## PROBLEM TO WORK ON
From the line containing "Reciclar los test de embarazo, chicles" down to the line containing "Μαλλιά - Νύχια", copy out the entries below exactly, both lines included, and nothing else; pictures do not belong in the copy.

## Saved entries
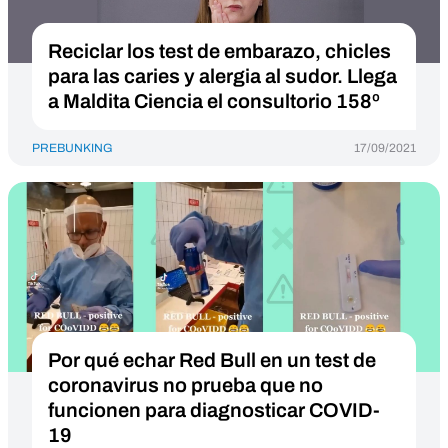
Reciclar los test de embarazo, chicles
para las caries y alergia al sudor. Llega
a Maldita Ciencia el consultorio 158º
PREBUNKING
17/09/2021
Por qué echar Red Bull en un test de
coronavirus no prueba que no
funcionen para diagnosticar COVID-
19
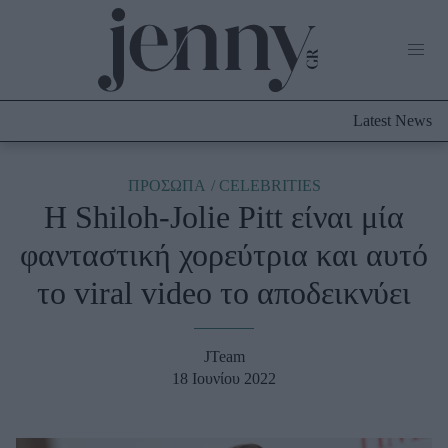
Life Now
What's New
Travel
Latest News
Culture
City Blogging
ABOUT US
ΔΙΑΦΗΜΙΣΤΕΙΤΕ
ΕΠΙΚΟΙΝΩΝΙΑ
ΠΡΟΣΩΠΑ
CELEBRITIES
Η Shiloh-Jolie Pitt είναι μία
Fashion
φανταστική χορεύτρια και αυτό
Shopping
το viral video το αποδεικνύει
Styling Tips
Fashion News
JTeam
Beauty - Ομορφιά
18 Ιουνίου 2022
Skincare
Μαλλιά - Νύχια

==

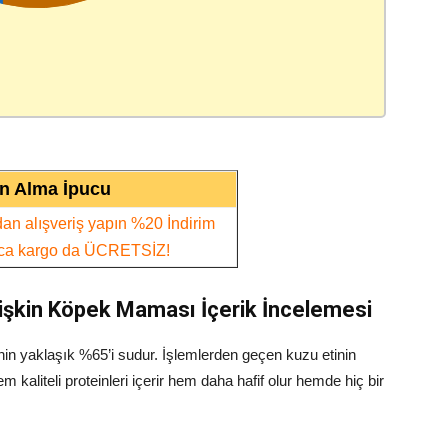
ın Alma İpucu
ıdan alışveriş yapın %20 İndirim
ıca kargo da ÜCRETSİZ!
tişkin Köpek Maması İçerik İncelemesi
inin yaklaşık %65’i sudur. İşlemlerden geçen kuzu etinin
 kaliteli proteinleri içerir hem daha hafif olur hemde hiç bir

## RESPONSE AREA
Reciclar los test de embarazo, chicles
para las caries y alergia al sudor. Llega
a Maldita Ciencia el consultorio 158º
PREBUNKING
17/09/2021
Por qué echar Red Bull en un test de
coronavirus no prueba que no
funcionen para diagnosticar COVID-
19
Life Now
What's New
Travel
Latest News
Culture
City Blogging
ABOUT US
ΔΙΑΦΗΜΙΣΤΕΙΤΕ
ΕΠΙΚΟΙΝΩΝΙΑ
ΠΡΟΣΩΠΑ
CELEBRITIES
Η Shiloh-Jolie Pitt είναι μία
Fashion
φανταστική χορεύτρια και αυτό
Shopping
το viral video το αποδεικνύει
Styling Tips
Fashion News
JTeam
Beauty - Ομορφιά
18 Ιουνίου 2022
Skincare
Μαλλιά - Νύχια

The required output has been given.